- _Job_: Start at the line in the entries below that contains "Japan Cupid visitors", stop at the line that contains "Act and the Equal Opportunity Act.", and output exactly the lines in that span, both ends included.

◆ ◆ ◆

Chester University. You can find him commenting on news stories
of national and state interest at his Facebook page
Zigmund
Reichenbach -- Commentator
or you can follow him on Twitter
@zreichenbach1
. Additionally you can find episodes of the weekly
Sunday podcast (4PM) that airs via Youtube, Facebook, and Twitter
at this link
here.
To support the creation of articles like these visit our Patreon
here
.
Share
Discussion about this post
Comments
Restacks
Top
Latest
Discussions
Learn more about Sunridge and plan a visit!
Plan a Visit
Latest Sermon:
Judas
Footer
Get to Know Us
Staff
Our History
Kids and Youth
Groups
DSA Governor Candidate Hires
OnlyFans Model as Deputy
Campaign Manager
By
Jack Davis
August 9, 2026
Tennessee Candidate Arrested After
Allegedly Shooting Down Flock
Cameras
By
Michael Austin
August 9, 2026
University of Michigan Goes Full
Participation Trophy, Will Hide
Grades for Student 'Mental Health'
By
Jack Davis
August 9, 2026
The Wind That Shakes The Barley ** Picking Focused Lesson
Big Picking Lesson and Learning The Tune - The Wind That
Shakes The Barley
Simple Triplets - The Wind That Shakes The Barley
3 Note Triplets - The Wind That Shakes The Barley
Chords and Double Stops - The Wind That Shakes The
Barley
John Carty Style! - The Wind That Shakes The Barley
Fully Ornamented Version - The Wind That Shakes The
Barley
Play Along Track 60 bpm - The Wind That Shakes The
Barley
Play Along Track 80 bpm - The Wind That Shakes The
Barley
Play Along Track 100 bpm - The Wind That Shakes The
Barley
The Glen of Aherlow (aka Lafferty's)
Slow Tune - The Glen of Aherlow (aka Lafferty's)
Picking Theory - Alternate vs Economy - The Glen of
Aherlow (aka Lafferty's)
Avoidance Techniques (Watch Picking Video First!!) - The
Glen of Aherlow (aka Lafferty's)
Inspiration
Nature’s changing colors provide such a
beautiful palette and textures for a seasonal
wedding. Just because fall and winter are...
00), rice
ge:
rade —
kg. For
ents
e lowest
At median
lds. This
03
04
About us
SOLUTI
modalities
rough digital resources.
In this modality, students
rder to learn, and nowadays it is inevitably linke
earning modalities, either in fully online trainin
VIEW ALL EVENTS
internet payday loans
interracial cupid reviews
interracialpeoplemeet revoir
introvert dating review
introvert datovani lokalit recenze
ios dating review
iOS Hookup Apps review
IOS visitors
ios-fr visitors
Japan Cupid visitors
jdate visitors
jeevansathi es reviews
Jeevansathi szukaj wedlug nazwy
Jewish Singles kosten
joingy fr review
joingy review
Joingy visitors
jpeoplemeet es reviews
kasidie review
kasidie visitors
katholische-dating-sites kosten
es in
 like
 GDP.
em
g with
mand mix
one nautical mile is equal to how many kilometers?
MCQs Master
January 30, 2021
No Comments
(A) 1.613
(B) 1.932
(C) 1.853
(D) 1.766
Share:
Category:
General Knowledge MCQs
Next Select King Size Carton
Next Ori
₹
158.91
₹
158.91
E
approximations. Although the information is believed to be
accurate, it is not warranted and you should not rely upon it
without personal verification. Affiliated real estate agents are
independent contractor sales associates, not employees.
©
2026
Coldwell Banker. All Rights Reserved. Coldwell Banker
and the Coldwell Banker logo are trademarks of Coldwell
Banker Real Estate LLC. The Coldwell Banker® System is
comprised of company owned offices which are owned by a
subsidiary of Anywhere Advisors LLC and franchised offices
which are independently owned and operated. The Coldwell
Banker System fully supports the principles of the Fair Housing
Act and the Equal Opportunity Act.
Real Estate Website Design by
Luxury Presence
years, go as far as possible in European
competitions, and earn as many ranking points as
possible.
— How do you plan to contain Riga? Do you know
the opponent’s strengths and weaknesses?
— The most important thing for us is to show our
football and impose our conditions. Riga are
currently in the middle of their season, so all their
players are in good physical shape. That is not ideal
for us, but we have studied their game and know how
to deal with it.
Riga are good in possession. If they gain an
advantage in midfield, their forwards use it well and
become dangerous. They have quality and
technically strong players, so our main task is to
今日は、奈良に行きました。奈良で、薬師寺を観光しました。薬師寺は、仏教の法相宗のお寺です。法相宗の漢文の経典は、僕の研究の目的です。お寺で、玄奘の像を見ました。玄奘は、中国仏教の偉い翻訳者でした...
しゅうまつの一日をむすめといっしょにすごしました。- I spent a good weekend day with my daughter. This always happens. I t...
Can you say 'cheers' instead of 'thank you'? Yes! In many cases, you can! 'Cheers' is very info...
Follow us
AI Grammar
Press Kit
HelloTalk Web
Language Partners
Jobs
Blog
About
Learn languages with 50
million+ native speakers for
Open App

◆ ◆ ◆

- _Task response_:
Japan Cupid visitors
jdate visitors
jeevansathi es reviews
Jeevansathi szukaj wedlug nazwy
Jewish Singles kosten
joingy fr review
joingy review
Joingy visitors
jpeoplemeet es reviews
kasidie review
kasidie visitors
katholische-dating-sites kosten
es in
 like
 GDP.
em
g with
mand mix
one nautical mile is equal to how many kilometers?
MCQs Master
January 30, 2021
No Comments
(A) 1.613
(B) 1.932
(C) 1.853
(D) 1.766
Share:
Category:
General Knowledge MCQs
Next Select King Size Carton
Next Ori
₹
158.91
₹
158.91
E
approximations. Although the information is believed to be
accurate, it is not warranted and you should not rely upon it
without personal verification. Affiliated real estate agents are
independent contractor sales associates, not employees.
©
2026
Coldwell Banker. All Rights Reserved. Coldwell Banker
and the Coldwell Banker logo are trademarks of Coldwell
Banker Real Estate LLC. The Coldwell Banker® System is
comprised of company owned offices which are owned by a
subsidiary of Anywhere Advisors LLC and franchised offices
which are independently owned and operated. The Coldwell
Banker System fully supports the principles of the Fair Housing
Act and the Equal Opportunity Act.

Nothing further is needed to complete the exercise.